0721 - pathology of cardiomyopathy - AHF Flashcards
What is the weight of a normal heart?
250 - 350 grams.
Define cardiomegaly.
Increase in cardiac weight or size (relative to sex and weight-matched tables).
Define hypertrophy.
Thickened heart muscle due to increased cell size.
- free LV wall > 14 mm
- septum > 14 mm
- posterior RV wall > 4 mm
Define dilation.
Increase in size of heart chambers.
- ventricle > 40 mm
Outline the features of cardiac muscle (relative to skeletal and smooth muscle).

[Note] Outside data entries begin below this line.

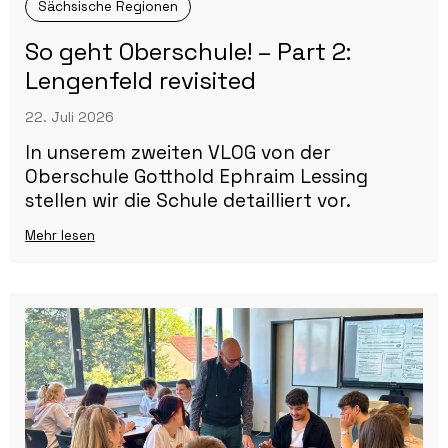
Sächsische Regionen
So geht Oberschule! – Part 2:
Lengenfeld revisited
22. Juli 2026
In unserem zweiten VLOG von der
Oberschule Gotthold Ephraim Lessing
stellen wir die Schule detailliert vor.
Mehr lesen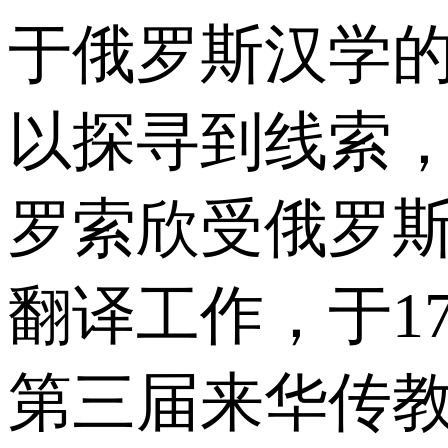
于俄罗斯汉学
以探寻到线索，
罗索欣受俄罗
翻译工作，于1
第三届来华传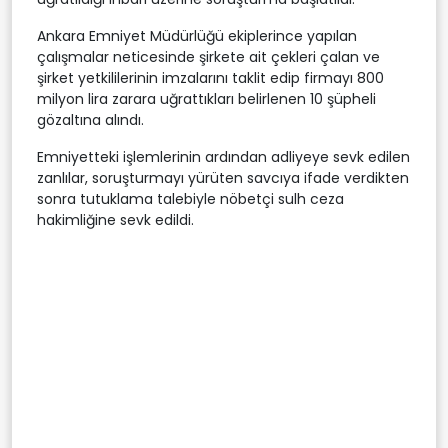
Ankara Emniyet Müdürlüğü ekiplerince yapılan
çalışmalar neticesinde şirkete ait çekleri çalan ve
şirket yetkililerinin imzalarını taklit edip firmayı 800
milyon lira zarara uğrattıkları belirlenen 10 şüpheli
gözaltına alındı.
Emniyetteki işlemlerinin ardından adliyeye sevk edilen
zanlılar, soruşturmayı yürüten savcıya ifade verdikten
sonra tutuklama talebiyle nöbetçi sulh ceza
hakimliğine sevk edildi.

- intermediate between smooth and skeletal muscle
- contractile myofilaments arranged regularly to form cross-striations
- cardiac myocytes are branching
- intercalated discs
- innervated by ANS (i.e. involuntary)
Describe cardiac muscle histology.
Cardiac myocytes:
- are elongated, branching cells
- contain:
- cell membrane (sarcolemma)
- Ca2+ reservoir (sarcoplasmic reticulum)

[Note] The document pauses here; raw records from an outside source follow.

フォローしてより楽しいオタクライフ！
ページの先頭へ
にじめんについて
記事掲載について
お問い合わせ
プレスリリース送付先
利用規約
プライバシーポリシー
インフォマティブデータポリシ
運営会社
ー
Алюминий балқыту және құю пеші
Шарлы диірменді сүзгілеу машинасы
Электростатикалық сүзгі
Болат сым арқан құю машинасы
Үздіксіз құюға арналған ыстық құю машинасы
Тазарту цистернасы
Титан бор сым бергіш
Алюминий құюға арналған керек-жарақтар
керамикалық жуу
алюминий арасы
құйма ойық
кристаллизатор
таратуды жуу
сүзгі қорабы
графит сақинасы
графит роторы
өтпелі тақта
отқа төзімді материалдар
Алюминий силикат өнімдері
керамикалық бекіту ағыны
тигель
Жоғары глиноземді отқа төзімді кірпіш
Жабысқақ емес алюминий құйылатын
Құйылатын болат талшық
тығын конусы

- contractile elements (sarcomere)
- abundant mitochondria
- central, single nucleus
- join together to form a syncytium
What is the functional significance of the intercalated discs?
They are specialised cellular junctions specific to cardiac muscle that permit rapid spread of excitation due to areas of low electrical resistance, which is necessary for simultaneous contraction of all fibres.

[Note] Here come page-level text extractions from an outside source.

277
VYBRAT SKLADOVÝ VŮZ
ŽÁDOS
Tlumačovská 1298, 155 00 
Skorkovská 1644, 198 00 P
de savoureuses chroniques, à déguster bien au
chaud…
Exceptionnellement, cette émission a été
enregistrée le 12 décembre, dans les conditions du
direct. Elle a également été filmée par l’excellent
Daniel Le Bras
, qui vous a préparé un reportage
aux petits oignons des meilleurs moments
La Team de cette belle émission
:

What are the 3 types of membrane contacts of intercalated discs?
- fascia adherens: site of actin filament insertion
- desmosomes: anchorage for intermediate filaments
- gap junctions: pores with low electrical resistance enabling ion and molecule transfer between the cells, allowing for coordinated contraction
Explain how the Frank-Starling mechanism can lead to a pathologic condition.
Although greater stretch = great contraction (and hence greater SV, and hence greater CO), this is only so to a certain point, the optimal length. Beyond the optimal length, SV decreases.
Is heart failure associated with an increase or decrease in inotropy?
Decreased inotropy (contraction force) and hence SV.
Define cardiomyopathy.
A disease of the heart muscle associated with cardiac dysfunction in the absence of valvular, congenital or coronary artery disease, hypertension, etc.; cardiomyopathies divided into:
- primary: heart only affected
- secondary: systemic disease that affects the heart in a prominent way
How may a Px with cardiomyopathy present?
- sudden death
- syncope (clue that syncope due to a heart problem: poor exercise tolerance, pre-syncope palpitations, dyspnoea on exertion)
- heart failure
- thromboembolism (due to reduced contraction, blood flow through heart sluggish)
- chest pain
- arrhythmias (can be caused by cardiomegaly)
- fatigue
- dyspnoea
How can cardiomyopathies be classified?
- by cause: primary, secondary, idiopathic
- by pathologic appearance
- by genetic mutation/inheritance: but most have diverse genetic causes
- by function: diastolic failure, systolic failure
Outline the functional consequence of diastolic failure.
- failure of filling
- caused by restriction of filling during diastole, typically by thickening or stiffening of any of the layers of the heart (endocardium, myocardium, pericardium) of one or both atria
Outline the functional consequence of systolic failure.